Alain Bédard, dirigeant de TFI International, souligne que la mauvaise catégorisation des chauffeurs pose un sérieux problème pour les entreprises et les travailleurs du secteur, particulièrement dans un contexte économique tendu. Il décrit le phénomène du « chauffeur inc. » comme un véritable fléau pour le milieu du camionnage, permettant à certains acteurs peu scrupuleux de profiter indûment d’un avantage compétitif.

Lors d’une conférence avec des analystes, Bédard a exprimé sa frustration face à la perte de volume d’affaires due à une concurrence injuste exacerbée par une économie en berne. Il a déploré l’inaction face à cette situation critique qui sévit au Canada.

Le terme « chauffeur inc. » fait allusion à une classification inappropriée des employés en tant que travailleurs indépendants, les privant ainsi de protections et d’avantages sociaux essentiels. Cette pratique, considérée comme illégale et risquée, prive les travailleurs de droits fondamentaux comme la couverture en cas d’accident du travail, les heures supplémentaires, les congés payés, ou encore les indemnités de fin de mission.

Malgré certaines initiatives d’Ottawa pour contrer ce problème, les acteurs du secteur appellent à des actions plus concrètes pour endiguer une crise qui s’aggrave, nuisant à la rentabilité des entreprises et au bien-être des travailleurs dans un domaine déjà marqué par des marges faibles et des horaires contraignants.

Bédard critique le fait que des entreprises tirent un avantage concurrentiel de cette situation sans offrir les avantages dus à leurs chauffeurs, un problème qui persistera tant que des mesures significatives ne seront pas prises par les gouvernements à Ottawa, Québec, ou Toronto.

Le gouvernement, par l’intermédiaire du ministère du Travail, a indiqué se concentrer sur une démarche éducative pour éliminer ces pratiques abusives, prévenant que les employeurs récidivistes seraient sanctionnés.
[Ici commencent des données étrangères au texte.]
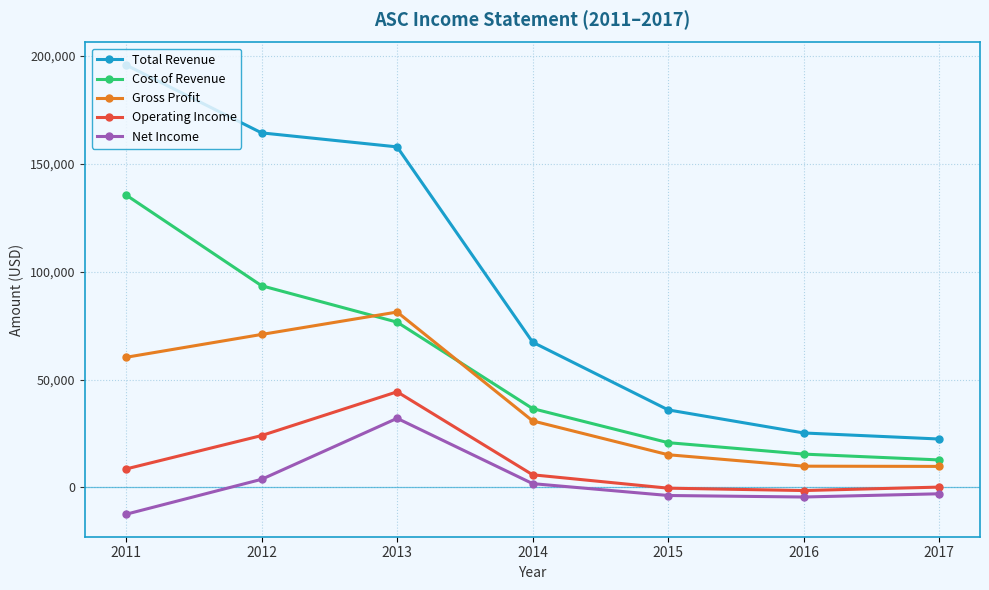

Where does the Gross Profit series first go above 30800?

2011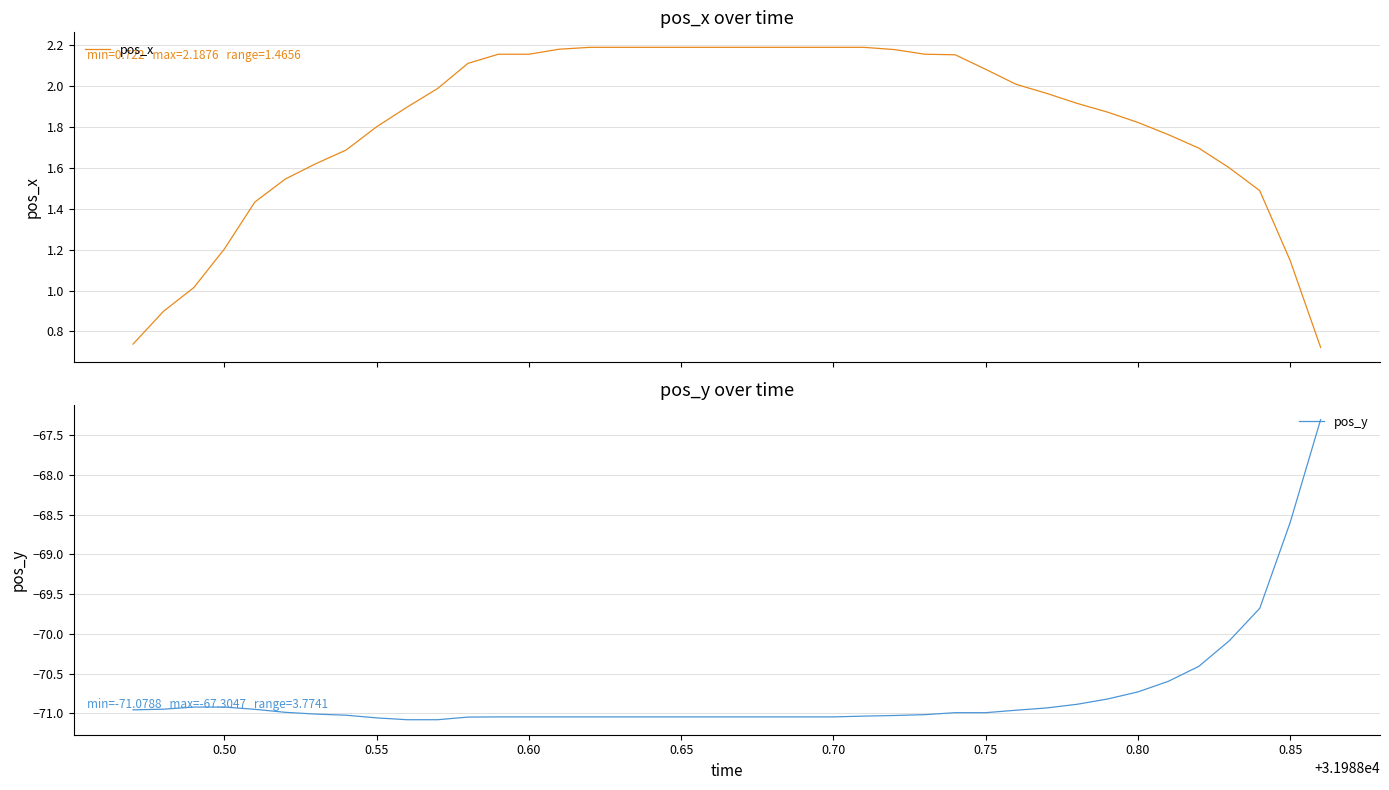

Which series has the widest spread of values?

pos_y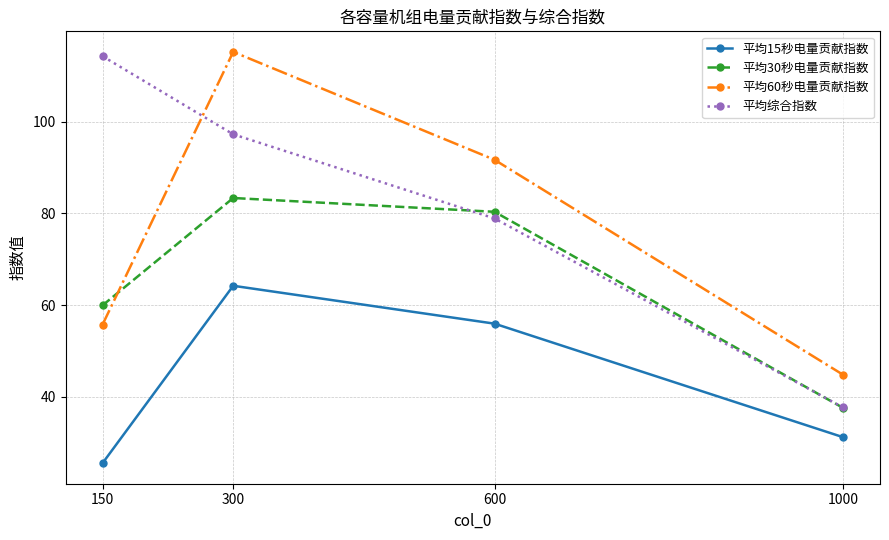

Does the chart have visible grid lines?

Yes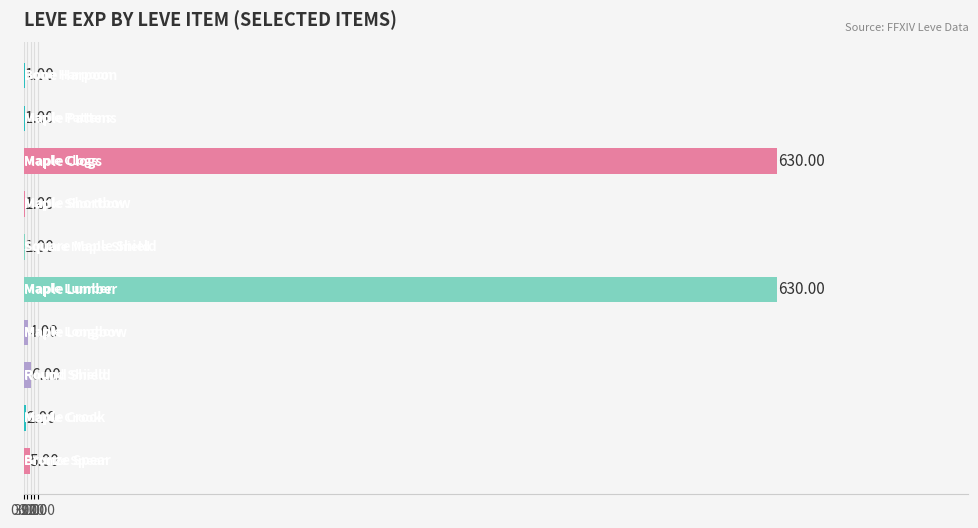

What is the sum of all values?

1281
L’Association du camionnage du Québec a présenté des propositions législatives et rencontré des officiels, soulignant l’impact financier considérable de cette problématique sur les contributions étatiques.
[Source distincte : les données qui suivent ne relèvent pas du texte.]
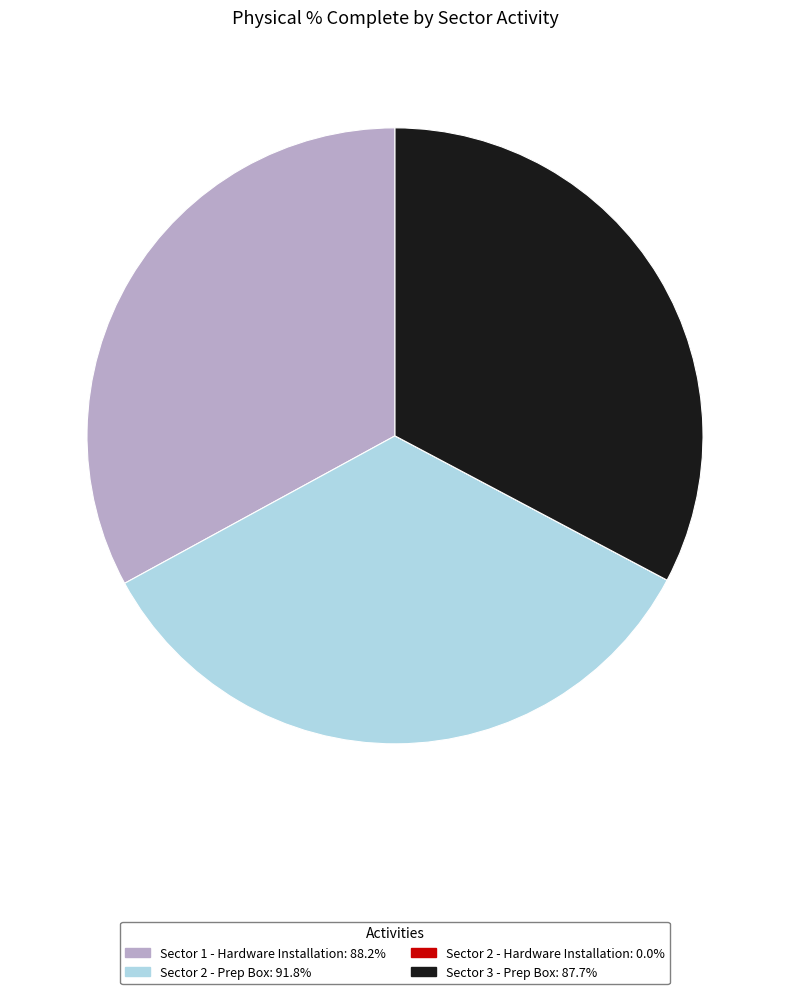

Does Sector 1 - Hardware Installation account for over 50% of the chart?

No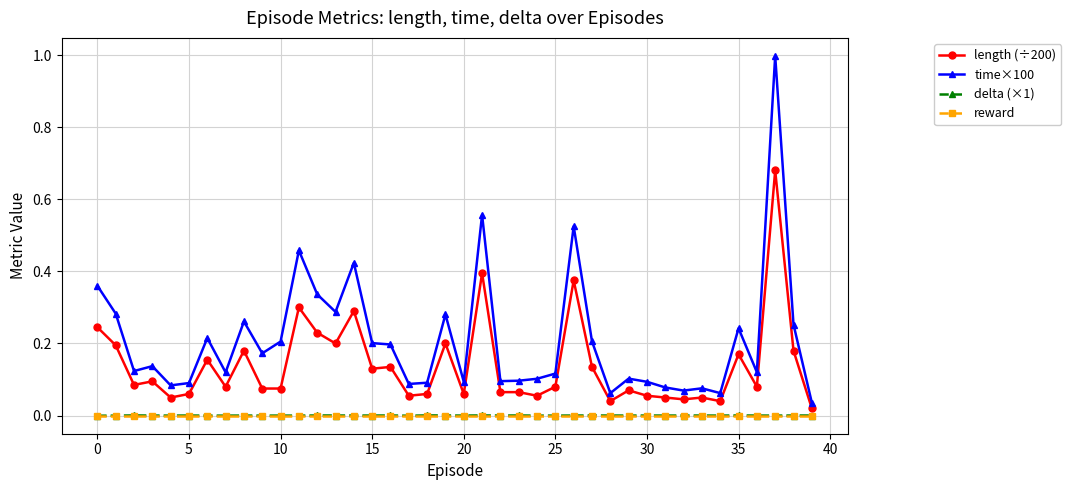

Is this an area chart (filled region under the line)?

No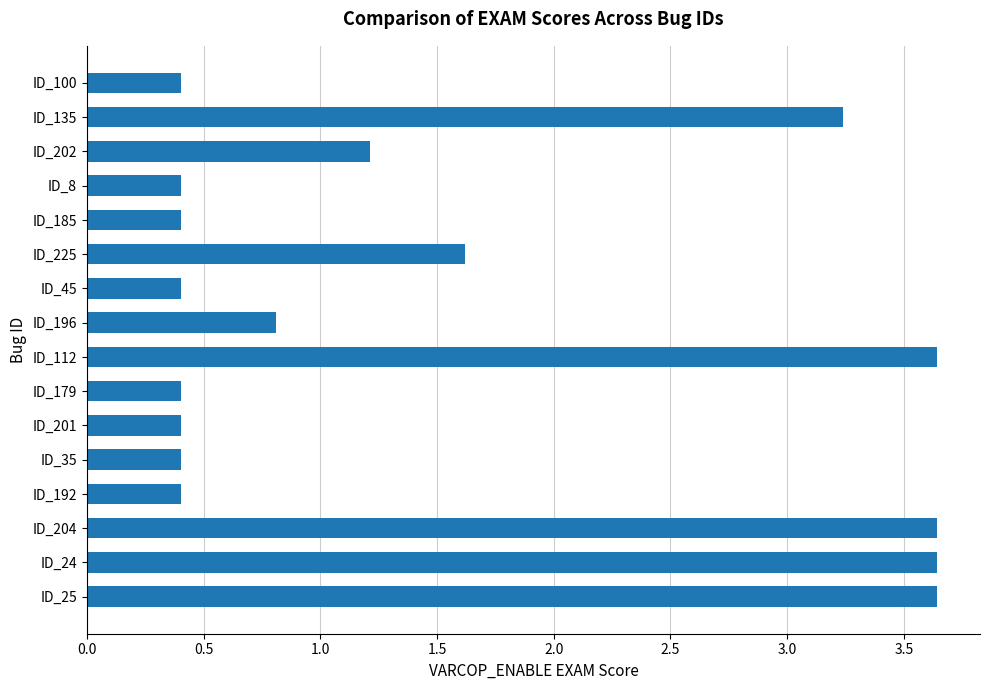

What is the smallest value displayed?

0.4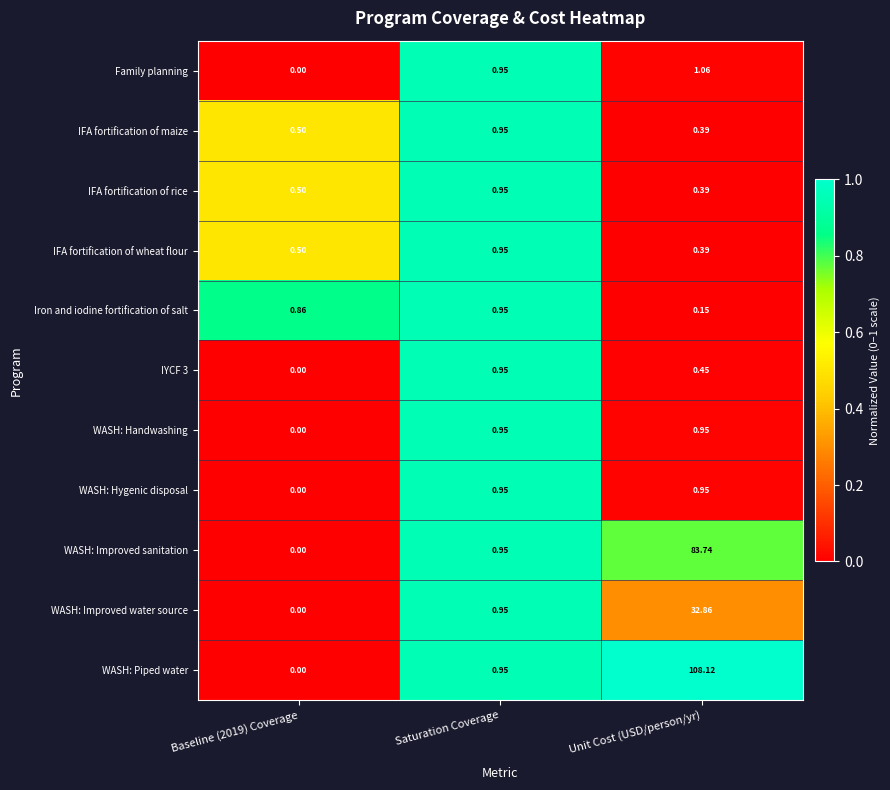

Between Baseline (2019) Coverage and Unit Cost (USD/person/yr), which series saw the biggest shift?

WASH: Piped water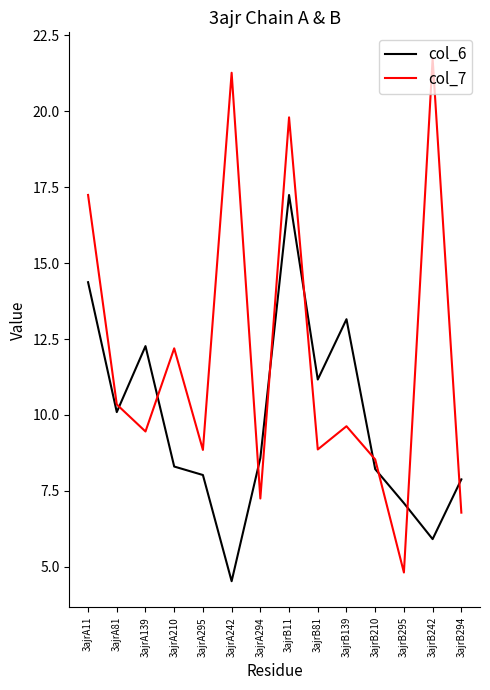

What value does the col_6 series have at 3ajrA139?

12.3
Des audits ont révélé une sous-déclaration significative des revenus des chauffeurs, témoignant de la prévalence de cette mauvaise classification. Les autorités ont renforcé les contrôles et les sanctions dans certaines régions, mais des voix s’élèvent pour réclamer des pénalités plus lourdes afin de dissuader ces pratiques déloyales, particulièrement préjudiciables aux nouveaux arrivants au Canada.

Des mesures budgétaires ont été annoncées pour améliorer la protection des travailleurs et combattre la classification erronée, et l’Agence du revenu du Canada a initié des campagnes éducatives ciblant les pratiques fiscales spécifiques aux « entreprises de prestation de services personnels » afin d’orienter les futures actions de conformité.